(Beginning of READING TEXT)
# 76376 and Necessities



## JCaillouet (Aug 26, 2011)

Hello everyone! Long time listener, first time poster. *ducks for the lame joke* 

Here's the thing. I work with a group of physicians. A part of their Prostate Biopsy protocols use the code 76376 or 3D rendering. The problem I'm running into is that the 3D rendering is being denied for not medically necessary.

Is there a link with a letter which states the necessity of the 3D rendering or links I can use to draft a letter? 

Thanks!


----------



## donnajrichmond (Aug 29, 2011)

With a medical necessity denial it sounds like the payer has a local policy.  Some Medicare contractors require 2 diagnoses with 76376 or 76377 - one giving the patient's disease or symptom, and a 2nd from 793.x to indicate that the base scan wasn't sufficient.  
Have you checked for an LCD or policy on other payer's sites?


----------



## JCaillouet (Aug 30, 2011)

donnajrichmond said:


> With a medical necessity denial it sounds like the payer has a local policy.  Some Medicare contractors require 2 diagnoses with 76376 or 76377 - one giving the patient's disease or symptom, and a 2nd from 793.x to indicate that the base scan wasn't sufficient.
> Have you checked for an LCD or policy on other payer's sites?



We're doing so now. A part of our problem deals with one payor which bundles this payment in with other codes related to a biopsy.


----------



## JCaillouet (Sep 12, 2011)

Apologies for the bump but is there any other resources we can use to draft a letter approving this? Medicare does pay for the 76376 per LCD's but we need information to convince payors to cease bundling the payment.


----------
(End of READING TEXT)
(Beginning of DATA EXTRACT)
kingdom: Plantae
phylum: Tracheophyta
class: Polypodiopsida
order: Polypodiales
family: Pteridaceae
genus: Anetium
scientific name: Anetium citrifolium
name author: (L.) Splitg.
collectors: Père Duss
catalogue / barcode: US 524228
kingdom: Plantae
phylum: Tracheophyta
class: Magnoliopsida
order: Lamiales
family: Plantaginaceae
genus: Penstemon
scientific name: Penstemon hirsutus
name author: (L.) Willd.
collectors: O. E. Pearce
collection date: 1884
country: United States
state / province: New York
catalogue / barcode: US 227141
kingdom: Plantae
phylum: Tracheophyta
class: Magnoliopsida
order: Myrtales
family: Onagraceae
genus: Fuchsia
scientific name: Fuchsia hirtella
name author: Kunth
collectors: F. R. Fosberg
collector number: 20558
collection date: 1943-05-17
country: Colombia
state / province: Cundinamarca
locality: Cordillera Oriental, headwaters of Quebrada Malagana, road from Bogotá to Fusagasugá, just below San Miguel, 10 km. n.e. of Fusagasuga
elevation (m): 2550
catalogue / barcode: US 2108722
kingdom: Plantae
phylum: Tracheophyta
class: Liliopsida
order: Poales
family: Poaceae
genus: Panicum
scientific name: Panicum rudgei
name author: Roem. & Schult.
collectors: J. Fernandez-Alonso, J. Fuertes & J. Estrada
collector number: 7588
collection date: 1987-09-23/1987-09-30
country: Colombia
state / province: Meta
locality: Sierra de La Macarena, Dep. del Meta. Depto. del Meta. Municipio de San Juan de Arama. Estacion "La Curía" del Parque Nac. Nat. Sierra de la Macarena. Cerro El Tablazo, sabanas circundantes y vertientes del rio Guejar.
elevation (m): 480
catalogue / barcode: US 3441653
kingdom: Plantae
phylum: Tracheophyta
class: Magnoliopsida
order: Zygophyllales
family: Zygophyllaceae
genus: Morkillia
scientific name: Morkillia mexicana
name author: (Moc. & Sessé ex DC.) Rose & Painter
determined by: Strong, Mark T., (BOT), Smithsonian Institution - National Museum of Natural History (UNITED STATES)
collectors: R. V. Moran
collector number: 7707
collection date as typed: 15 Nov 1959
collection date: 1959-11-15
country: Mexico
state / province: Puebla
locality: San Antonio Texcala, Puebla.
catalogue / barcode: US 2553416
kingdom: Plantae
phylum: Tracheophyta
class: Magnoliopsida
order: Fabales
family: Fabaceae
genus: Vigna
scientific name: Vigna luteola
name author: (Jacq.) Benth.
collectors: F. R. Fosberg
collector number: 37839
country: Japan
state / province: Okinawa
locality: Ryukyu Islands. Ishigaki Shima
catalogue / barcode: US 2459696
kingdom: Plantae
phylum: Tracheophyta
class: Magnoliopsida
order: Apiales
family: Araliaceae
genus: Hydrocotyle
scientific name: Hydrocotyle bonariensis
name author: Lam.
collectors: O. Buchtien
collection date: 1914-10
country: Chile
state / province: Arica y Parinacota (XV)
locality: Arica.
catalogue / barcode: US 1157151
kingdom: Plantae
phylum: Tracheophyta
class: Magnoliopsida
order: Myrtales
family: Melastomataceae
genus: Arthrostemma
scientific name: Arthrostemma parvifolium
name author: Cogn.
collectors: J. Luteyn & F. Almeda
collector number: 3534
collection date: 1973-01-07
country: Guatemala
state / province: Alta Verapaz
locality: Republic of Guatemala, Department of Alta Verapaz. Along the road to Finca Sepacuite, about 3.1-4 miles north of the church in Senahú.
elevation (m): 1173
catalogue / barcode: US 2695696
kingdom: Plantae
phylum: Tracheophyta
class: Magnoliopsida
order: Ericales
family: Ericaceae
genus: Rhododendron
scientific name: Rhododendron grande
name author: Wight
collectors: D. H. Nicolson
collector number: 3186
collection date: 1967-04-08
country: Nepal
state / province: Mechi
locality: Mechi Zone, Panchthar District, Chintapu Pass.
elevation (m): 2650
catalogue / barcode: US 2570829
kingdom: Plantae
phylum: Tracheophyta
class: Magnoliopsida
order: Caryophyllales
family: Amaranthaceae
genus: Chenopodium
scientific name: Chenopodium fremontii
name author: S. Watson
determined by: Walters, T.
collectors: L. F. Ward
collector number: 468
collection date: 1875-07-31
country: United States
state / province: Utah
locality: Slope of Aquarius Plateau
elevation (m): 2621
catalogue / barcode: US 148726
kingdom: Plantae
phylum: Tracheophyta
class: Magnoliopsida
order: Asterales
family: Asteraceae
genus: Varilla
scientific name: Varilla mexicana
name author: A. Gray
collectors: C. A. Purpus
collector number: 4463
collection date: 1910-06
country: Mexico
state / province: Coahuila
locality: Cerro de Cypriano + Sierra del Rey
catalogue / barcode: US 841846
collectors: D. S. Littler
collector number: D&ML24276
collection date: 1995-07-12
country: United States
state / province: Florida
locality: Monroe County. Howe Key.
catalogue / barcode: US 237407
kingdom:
(End of DATA EXTRACT)
WHAT THIS TASK INVOLVES »
For the thread about code 76376, say whether each statement agrees with it, answering yes or no and quoting the words that decide it. (a) The first poster reports that the 3D rendering is being denied as not medically necessary. (b) donnajrichmond says that all Medicare contractors require 2 diagnoses with 76376 or 76377. (c) The first poster says that Medicare does not pay for 76376. The data plays no part in the work here.

PROBLEM SOLUTION »
(a) Yes: "The problem I'm running into is that the 3D rendering is being denied for not medically necessary."
(b) No: "Some Medicare contractors require 2 diagnoses with 76376 or 76377"
(c) No: "Medicare does pay for the 76376 per LCD's"